The solution is to define a function which accepts a condition on an entity as part of its parameters, and a function to call (with additional parameters) as the remaining parameters. In pseudo-code it would look something like this:
function conditional_dispatch_function(obj_id, condition_attribute, function_to_dispatch, args):
# Load the object
obj = load_object(id)
# Test condition
if obj.condition_attribute:
function_to_dispatch(args)
If we were not using a queue, the we could just pass the object into the function rather than the ID. This type of function could probably be used to decouple a condition from an action in general, for example if you wanted to allow a user-configured list of actions and event. However in this specific case we cannot push the object onto a queue easily, and more importantly because of the delayed nature of the condition, we need to get the latest saved state of the object since this is why we have the problem in the first place.
Python provides some nice ways of doing this. The system under test is written using Django, so we can use that for our object retrieval. We can then use the getattr
method to check our condition (assuming that there is a corresponding property on the object), and use the __import__
builtin or the importlib
library to locate our dispatch function and pass it the arguments.
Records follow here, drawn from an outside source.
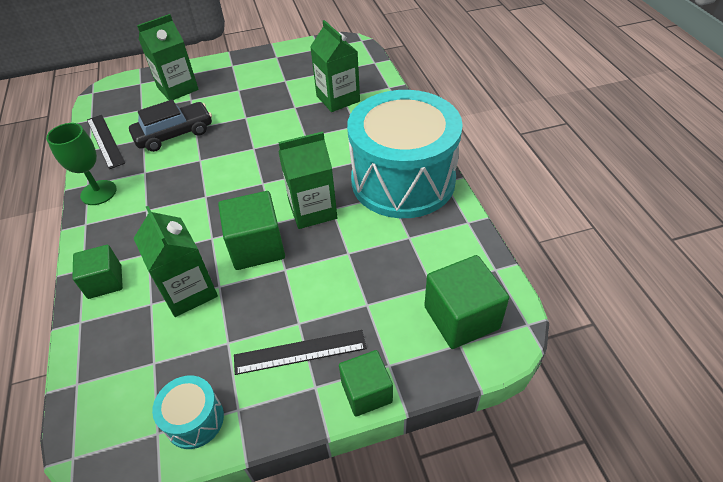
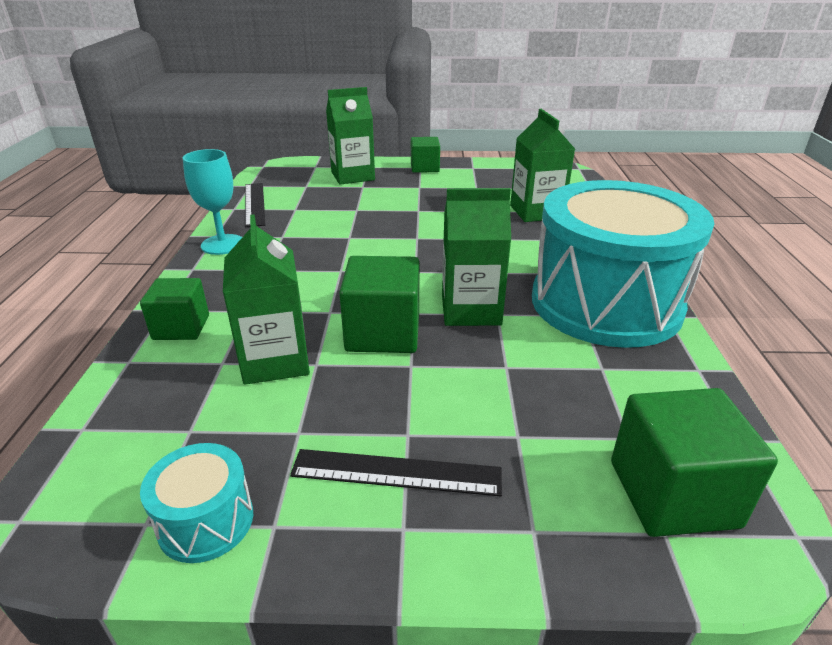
camera: 15 degrees right, 15 degrees down
green goblet [46,123,117,205] -> turquoise goblet [183,149,242,255]
black car [129,99,212,152] -> none
green cube [339,350,393,417] -> green cube moved to [411,137,440,173]

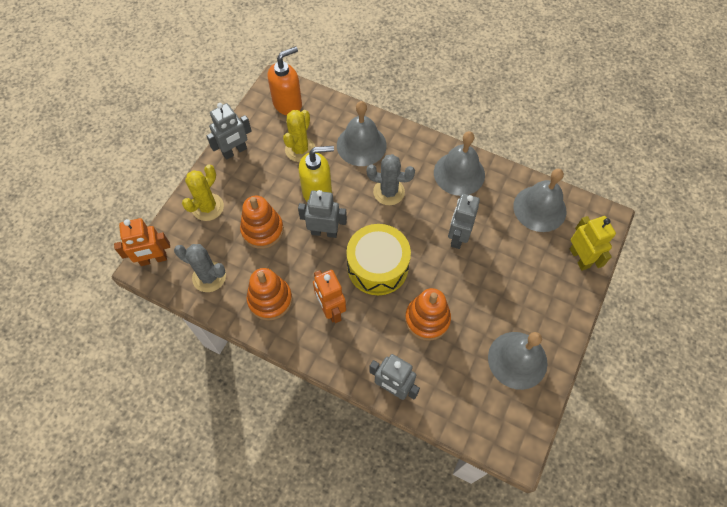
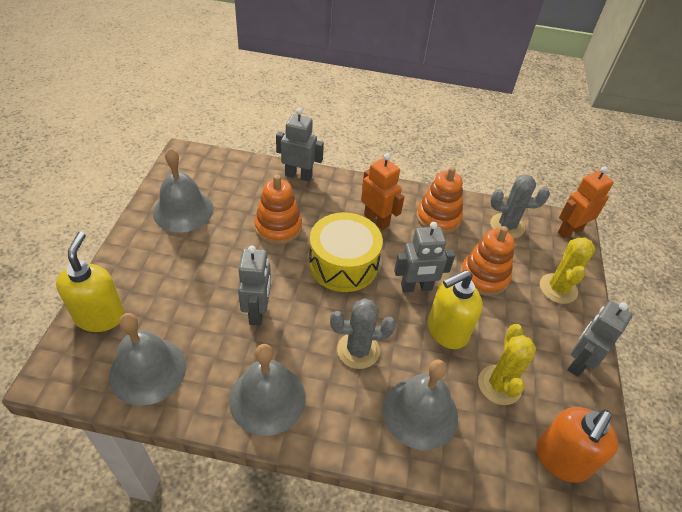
camera: 160 degrees right, 15 degrees down
yellow robot [570,216,616,271] -> yellow soap dispenser [56,232,125,332]

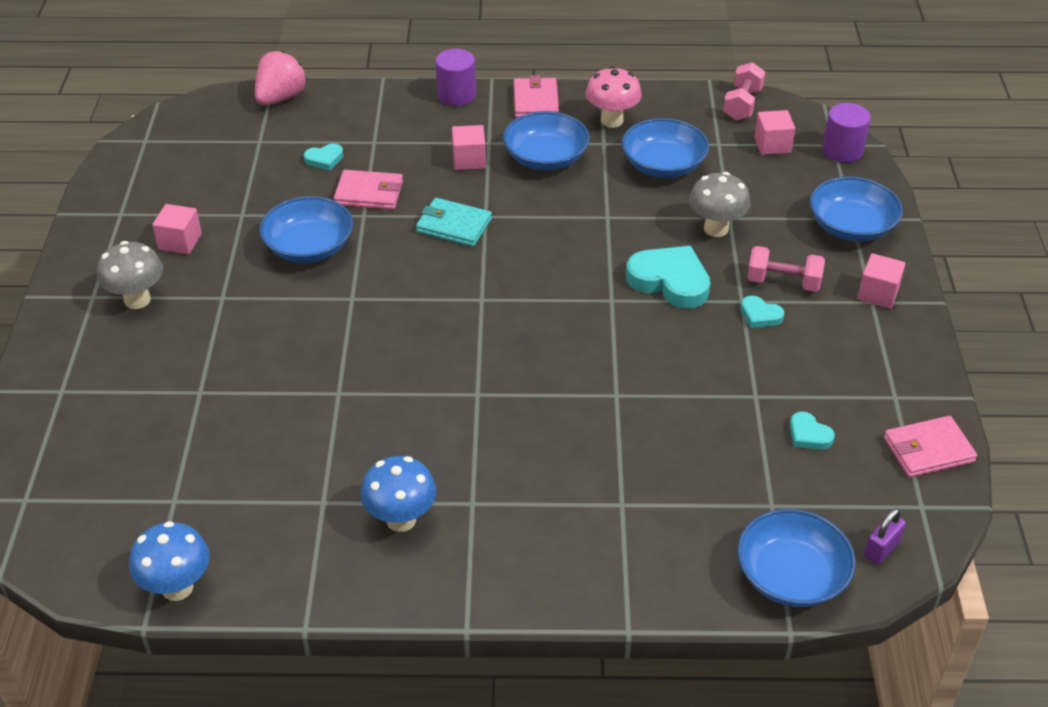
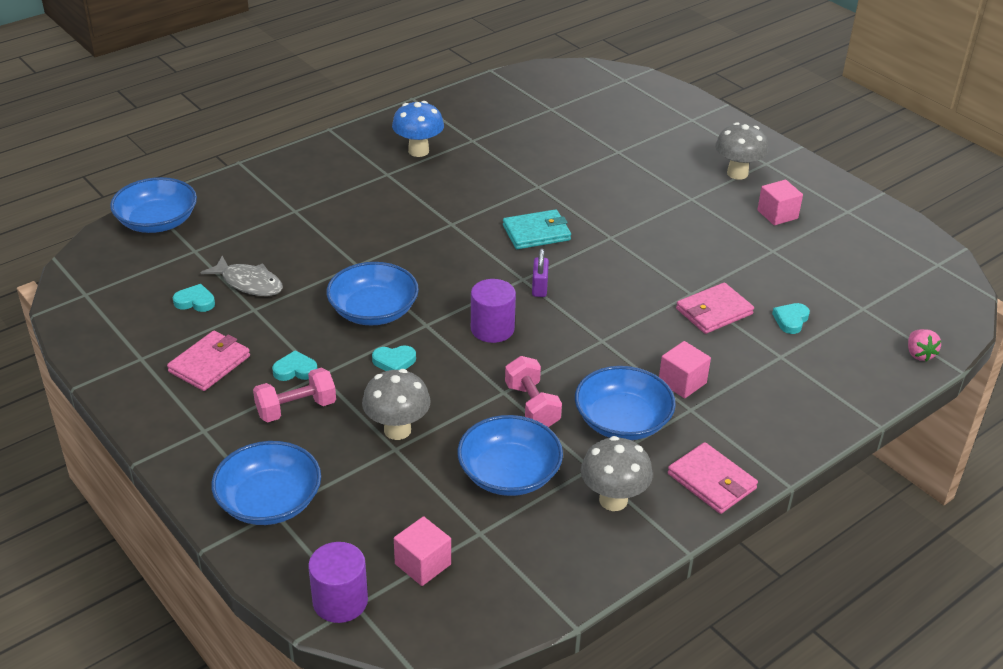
camera: 140 degrees right, 5 degrees down
blue mushroom [129,521,210,601] -> none
pink strawberry [255,51,307,105] -> pink strawberry [908,329,941,361], size x0.57
blue bowl [259,196,353,263] -> blue bowl moved to [327,262,419,325]
turquoise wallet [416,198,492,247] -> turquoise wallet moved to [503,209,571,249]
purple cylinder [435,49,476,106] -> purple cylinder moved to [471,279,516,343]
pink mushroom [585,66,642,128] -> grey mushroom [581,436,653,511]
turquoise heart [626,246,710,308] -> turquoise heart [372,345,416,371], size x0.50
pink dumbbell [723,62,765,121] -> pink dumbbell moved to [505,356,562,427]
pink cube [857,253,906,309] -> none
purple padlock [864,508,906,565] -> purple padlock moved to [532,248,549,297]
pink wallet [884,416,977,477] -> pink wallet moved to [167,331,250,391]
none -> grey fish [201,256,283,296]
def conditional_dispatch_function(obj_id, condition_attribute, function_to_dispatch, args):
# Load the object
obj = model.objects.get(pk=obj_id)
# Test the condition
if getattr(obj, condition_attribute):
# Access the function (simplified version)
module = __import__(module_name) # Dynamically import the module
func = getattr(module, func_name)
return func(args)
return None
Now the conditional_dispatch_function
can be queued in an asynchronous queue with its arguments, and the required condition can be executed when required. This is also easy to test because as long as the condition function and dispatch functions are tested, you know everything will work.
Collect Knowledge
I recently read the Arnold Schwarzenegger book "Be Useful: 7 Tools For Life". In Chapter 6 he advocates always absorbing knowledge. "Be Curious" and "Be A Sponge" are two of the sub-sections. You might think I'm writing this post as technical information, and there is that aspect to it. I think it's important to know about higher-level functional programming. But I also agree with Arnold: I think it's important simply to know... about many things. You never know when you might need something. In many of my Computer Science lectures, I had no immediate use for what I was learning (except for coursework and exams). But I also didn't know when I would need those things, and now I'm glad I learnt them. Even early in my career, I maintained an interest in things that I didn't need now, because I thought one day I would. And most time, I was right.